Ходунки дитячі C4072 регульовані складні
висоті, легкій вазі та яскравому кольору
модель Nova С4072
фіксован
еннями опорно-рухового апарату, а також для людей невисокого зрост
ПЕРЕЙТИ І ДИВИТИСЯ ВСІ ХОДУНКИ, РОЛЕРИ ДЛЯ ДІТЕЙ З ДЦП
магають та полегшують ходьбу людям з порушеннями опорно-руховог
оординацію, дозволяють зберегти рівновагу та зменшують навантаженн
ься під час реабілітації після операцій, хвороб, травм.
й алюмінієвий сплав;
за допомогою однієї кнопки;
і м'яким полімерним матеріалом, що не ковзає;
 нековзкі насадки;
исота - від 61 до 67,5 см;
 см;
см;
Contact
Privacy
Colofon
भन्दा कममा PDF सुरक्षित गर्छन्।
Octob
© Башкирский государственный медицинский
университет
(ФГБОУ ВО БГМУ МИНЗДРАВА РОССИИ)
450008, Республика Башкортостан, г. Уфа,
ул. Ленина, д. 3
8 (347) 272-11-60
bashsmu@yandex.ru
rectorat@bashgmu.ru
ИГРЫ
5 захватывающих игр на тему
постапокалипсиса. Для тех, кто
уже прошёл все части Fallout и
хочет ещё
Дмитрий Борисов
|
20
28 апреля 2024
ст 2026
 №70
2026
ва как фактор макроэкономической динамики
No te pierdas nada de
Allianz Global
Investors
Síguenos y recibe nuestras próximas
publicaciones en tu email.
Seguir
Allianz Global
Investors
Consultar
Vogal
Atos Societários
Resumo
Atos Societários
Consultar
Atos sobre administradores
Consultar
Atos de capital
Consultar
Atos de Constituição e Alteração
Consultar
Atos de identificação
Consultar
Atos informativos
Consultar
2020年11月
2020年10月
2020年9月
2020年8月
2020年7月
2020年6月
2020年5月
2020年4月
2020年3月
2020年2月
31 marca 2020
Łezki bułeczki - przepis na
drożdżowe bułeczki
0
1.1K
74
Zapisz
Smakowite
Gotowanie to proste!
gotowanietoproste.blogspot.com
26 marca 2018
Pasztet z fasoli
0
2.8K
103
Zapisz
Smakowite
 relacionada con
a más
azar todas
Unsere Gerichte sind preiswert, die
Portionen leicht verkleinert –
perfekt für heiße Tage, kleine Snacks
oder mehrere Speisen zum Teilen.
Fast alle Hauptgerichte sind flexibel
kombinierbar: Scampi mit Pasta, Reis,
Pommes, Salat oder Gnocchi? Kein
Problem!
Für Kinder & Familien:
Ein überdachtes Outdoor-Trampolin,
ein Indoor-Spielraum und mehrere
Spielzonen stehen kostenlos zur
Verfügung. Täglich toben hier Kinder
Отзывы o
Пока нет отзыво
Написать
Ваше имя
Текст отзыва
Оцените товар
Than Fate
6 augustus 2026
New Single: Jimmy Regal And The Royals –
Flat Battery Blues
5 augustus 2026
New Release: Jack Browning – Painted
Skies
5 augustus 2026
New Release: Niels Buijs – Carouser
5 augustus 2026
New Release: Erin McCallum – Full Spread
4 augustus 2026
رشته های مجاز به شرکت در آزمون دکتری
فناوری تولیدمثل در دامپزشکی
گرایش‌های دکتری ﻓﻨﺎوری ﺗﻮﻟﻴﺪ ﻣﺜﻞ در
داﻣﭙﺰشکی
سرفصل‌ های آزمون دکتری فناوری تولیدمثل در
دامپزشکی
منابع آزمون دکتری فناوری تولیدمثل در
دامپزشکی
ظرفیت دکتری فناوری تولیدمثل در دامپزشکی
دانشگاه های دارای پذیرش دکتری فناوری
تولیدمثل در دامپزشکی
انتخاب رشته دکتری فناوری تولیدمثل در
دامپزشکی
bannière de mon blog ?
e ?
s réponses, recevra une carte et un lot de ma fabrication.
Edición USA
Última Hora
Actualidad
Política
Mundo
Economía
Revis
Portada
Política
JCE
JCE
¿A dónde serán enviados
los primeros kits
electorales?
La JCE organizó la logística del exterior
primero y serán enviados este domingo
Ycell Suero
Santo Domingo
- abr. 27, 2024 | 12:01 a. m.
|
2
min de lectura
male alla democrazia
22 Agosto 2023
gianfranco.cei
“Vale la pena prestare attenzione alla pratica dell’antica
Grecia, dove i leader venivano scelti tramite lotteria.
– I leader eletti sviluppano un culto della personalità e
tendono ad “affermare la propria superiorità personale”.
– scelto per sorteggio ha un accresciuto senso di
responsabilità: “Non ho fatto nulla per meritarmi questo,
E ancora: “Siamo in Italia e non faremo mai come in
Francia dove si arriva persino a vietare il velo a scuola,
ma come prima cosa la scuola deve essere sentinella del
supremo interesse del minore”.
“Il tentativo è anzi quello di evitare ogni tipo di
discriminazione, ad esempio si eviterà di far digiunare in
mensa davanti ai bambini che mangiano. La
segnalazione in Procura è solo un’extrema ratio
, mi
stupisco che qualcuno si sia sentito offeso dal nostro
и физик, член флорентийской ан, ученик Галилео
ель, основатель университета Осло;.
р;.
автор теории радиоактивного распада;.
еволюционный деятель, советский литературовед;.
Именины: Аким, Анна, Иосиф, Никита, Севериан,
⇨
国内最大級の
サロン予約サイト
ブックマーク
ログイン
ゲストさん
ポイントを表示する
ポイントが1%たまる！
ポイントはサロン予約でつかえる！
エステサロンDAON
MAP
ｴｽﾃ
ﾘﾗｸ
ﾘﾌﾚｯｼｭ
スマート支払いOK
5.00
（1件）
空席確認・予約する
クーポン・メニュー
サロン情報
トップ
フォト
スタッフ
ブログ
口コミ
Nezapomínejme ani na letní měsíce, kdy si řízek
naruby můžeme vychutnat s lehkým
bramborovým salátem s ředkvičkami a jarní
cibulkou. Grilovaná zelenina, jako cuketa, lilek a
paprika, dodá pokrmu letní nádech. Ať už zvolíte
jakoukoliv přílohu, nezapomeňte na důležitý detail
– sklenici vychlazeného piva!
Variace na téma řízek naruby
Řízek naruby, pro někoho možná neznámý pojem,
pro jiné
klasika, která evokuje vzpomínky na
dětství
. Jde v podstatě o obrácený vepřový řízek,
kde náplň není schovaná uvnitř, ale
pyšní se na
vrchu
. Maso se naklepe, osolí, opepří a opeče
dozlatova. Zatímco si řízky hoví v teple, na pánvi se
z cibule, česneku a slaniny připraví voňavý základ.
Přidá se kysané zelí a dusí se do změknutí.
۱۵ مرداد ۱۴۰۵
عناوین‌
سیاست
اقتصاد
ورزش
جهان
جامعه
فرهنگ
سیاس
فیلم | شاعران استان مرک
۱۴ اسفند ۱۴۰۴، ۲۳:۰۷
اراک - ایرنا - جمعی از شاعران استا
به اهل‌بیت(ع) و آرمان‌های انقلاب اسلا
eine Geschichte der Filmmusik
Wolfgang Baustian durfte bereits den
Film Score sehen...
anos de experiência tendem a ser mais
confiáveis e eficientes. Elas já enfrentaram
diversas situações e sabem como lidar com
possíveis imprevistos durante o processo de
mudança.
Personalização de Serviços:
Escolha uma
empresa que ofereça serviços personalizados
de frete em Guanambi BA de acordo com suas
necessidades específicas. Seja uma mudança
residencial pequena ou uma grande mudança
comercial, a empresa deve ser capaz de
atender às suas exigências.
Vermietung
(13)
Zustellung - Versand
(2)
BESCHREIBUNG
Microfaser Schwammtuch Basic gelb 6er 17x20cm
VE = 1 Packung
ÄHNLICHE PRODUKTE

PROMPT:
Your answer should consist of the lines above that hold the word "دکتری", copied exactly.

RESULT:
رشته های مجاز به شرکت در آزمون دکتری
گرایش‌های دکتری ﻓﻨﺎوری ﺗﻮﻟﻴﺪ ﻣﺜﻞ در
سرفصل‌ های آزمون دکتری فناوری تولیدمثل در
منابع آزمون دکتری فناوری تولیدمثل در
ظرفیت دکتری فناوری تولیدمثل در دامپزشکی
دانشگاه های دارای پذیرش دکتری فناوری
انتخاب رشته دکتری فناوری تولیدمثل در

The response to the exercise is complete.